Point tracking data
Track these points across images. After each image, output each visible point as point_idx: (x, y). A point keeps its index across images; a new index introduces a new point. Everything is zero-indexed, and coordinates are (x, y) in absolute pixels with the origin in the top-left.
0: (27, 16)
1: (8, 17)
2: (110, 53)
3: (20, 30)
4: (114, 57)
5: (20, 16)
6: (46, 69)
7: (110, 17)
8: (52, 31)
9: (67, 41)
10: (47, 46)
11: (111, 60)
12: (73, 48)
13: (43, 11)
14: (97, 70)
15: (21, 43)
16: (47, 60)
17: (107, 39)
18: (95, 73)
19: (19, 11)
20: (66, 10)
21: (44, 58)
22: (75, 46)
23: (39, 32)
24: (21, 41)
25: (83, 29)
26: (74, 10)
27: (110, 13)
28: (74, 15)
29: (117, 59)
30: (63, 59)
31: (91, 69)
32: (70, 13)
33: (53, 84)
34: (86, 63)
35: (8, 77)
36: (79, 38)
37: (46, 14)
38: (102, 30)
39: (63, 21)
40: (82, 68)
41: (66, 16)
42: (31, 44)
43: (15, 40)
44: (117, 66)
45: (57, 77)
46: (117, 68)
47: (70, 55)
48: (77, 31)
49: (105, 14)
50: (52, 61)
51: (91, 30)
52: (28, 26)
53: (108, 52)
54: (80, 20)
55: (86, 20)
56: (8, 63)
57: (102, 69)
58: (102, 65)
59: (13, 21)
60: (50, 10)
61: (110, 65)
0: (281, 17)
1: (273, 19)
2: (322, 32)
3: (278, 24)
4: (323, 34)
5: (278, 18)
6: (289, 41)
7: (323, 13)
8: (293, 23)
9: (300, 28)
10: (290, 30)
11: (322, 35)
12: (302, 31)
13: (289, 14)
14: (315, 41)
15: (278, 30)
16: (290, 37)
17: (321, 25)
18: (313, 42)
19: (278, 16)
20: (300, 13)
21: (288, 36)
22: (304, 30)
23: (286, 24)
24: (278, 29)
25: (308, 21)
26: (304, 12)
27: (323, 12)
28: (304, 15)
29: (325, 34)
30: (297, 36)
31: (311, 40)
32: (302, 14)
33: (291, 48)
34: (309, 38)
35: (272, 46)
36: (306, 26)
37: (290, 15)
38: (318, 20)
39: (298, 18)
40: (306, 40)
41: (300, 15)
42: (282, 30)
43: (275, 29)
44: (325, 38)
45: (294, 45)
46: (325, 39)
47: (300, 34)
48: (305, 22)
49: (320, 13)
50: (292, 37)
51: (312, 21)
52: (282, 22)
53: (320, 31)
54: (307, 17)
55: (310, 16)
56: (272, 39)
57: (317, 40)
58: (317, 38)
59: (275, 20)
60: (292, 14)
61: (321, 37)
==
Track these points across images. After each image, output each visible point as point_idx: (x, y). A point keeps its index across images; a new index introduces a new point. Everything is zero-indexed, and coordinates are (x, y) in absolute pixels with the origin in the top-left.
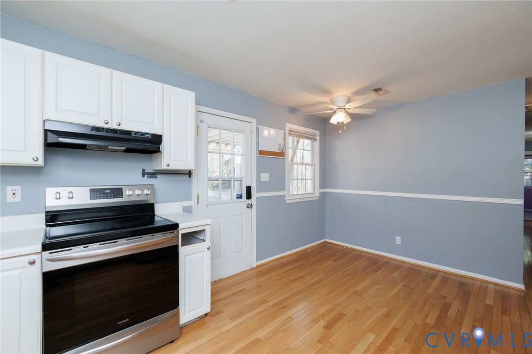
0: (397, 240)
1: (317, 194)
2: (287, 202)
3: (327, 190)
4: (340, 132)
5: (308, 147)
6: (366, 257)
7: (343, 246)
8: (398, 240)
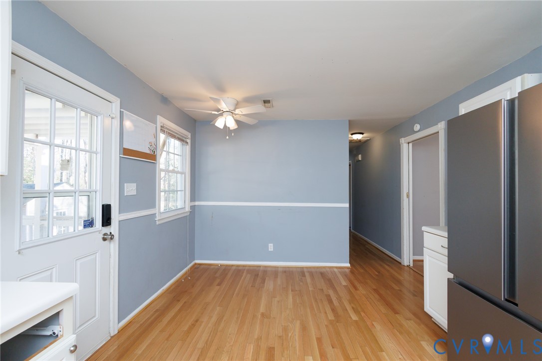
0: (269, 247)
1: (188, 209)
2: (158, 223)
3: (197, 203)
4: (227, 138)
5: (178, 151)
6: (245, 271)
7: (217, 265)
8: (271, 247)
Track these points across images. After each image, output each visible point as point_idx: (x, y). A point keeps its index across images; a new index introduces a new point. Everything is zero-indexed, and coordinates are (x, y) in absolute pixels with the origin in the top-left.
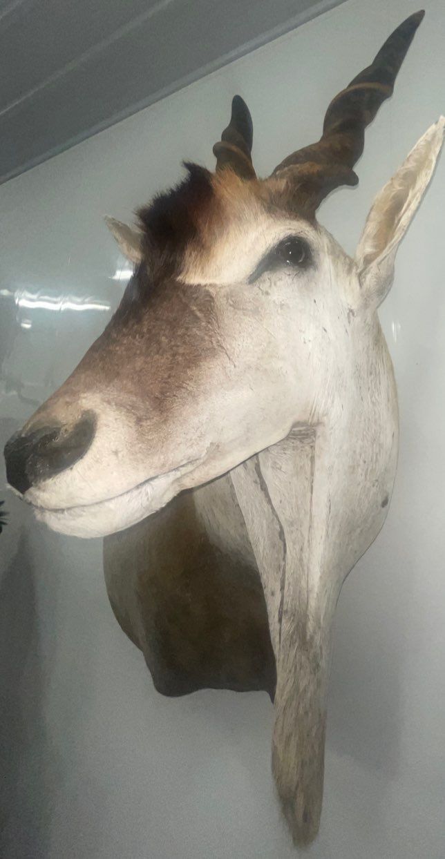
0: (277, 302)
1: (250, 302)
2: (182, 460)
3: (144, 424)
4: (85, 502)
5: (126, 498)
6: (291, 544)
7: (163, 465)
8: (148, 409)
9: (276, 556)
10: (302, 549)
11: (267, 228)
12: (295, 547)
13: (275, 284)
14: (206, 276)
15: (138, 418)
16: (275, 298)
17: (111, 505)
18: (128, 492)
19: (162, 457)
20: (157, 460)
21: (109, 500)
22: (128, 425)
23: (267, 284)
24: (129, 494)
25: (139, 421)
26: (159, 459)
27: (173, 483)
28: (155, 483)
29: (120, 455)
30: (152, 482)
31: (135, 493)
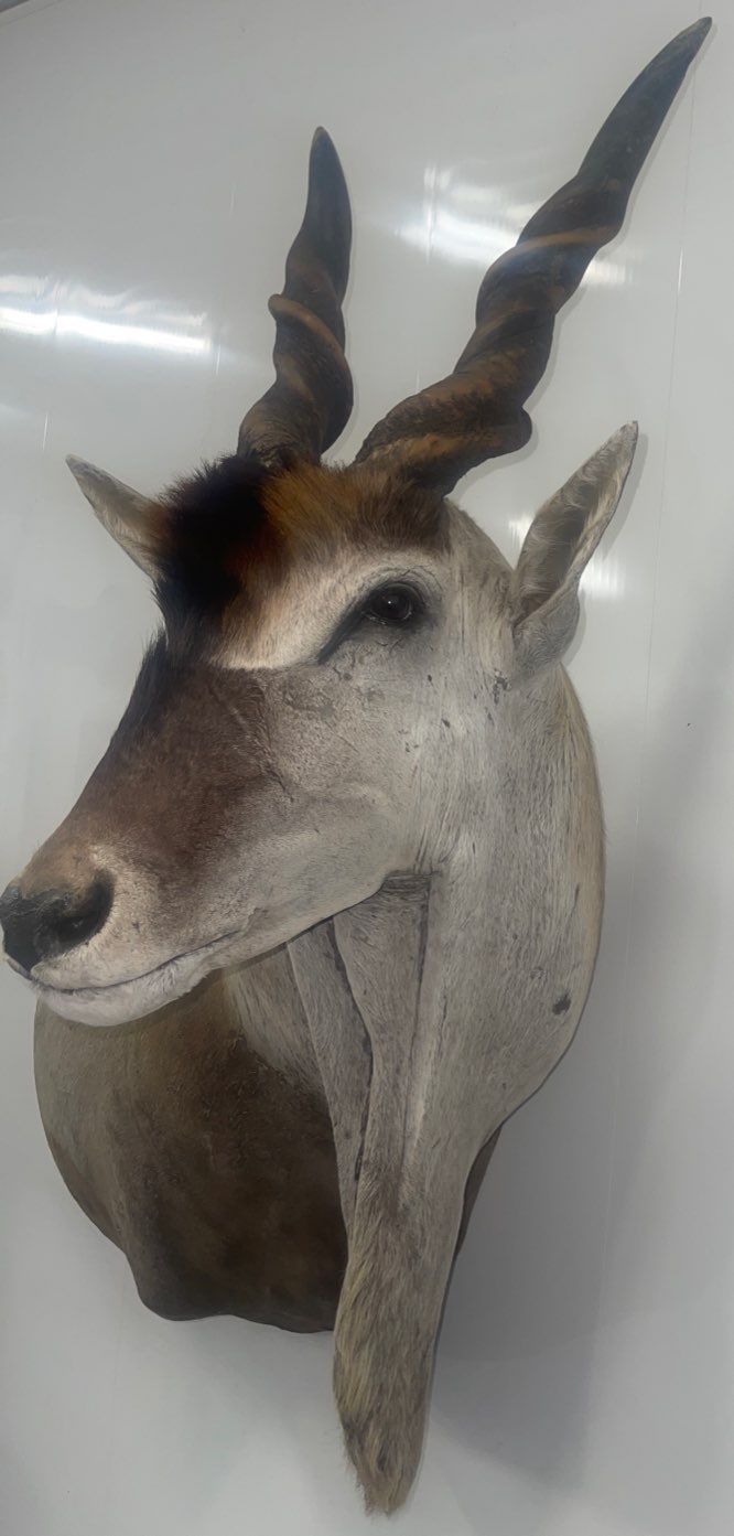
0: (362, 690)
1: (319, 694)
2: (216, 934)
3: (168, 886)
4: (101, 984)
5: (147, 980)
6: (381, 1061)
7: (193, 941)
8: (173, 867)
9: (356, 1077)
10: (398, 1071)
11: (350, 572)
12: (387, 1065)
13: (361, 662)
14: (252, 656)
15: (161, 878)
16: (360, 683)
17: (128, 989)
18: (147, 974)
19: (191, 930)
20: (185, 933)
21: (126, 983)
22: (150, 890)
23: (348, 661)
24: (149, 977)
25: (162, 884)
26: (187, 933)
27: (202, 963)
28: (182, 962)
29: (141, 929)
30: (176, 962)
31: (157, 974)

**About this exercise:** Reproduce the entries above exactly, but only the lines between the line holding "22: (75, 46)" and the line holding "49: (105, 14)", inclusive.

**Exercise solution:**
22: (75, 46)
23: (39, 32)
24: (21, 41)
25: (83, 29)
26: (74, 10)
27: (110, 13)
28: (74, 15)
29: (117, 59)
30: (63, 59)
31: (91, 69)
32: (70, 13)
33: (53, 84)
34: (86, 63)
35: (8, 77)
36: (79, 38)
37: (46, 14)
38: (102, 30)
39: (63, 21)
40: (82, 68)
41: (66, 16)
42: (31, 44)
43: (15, 40)
44: (117, 66)
45: (57, 77)
46: (117, 68)
47: (70, 55)
48: (77, 31)
49: (105, 14)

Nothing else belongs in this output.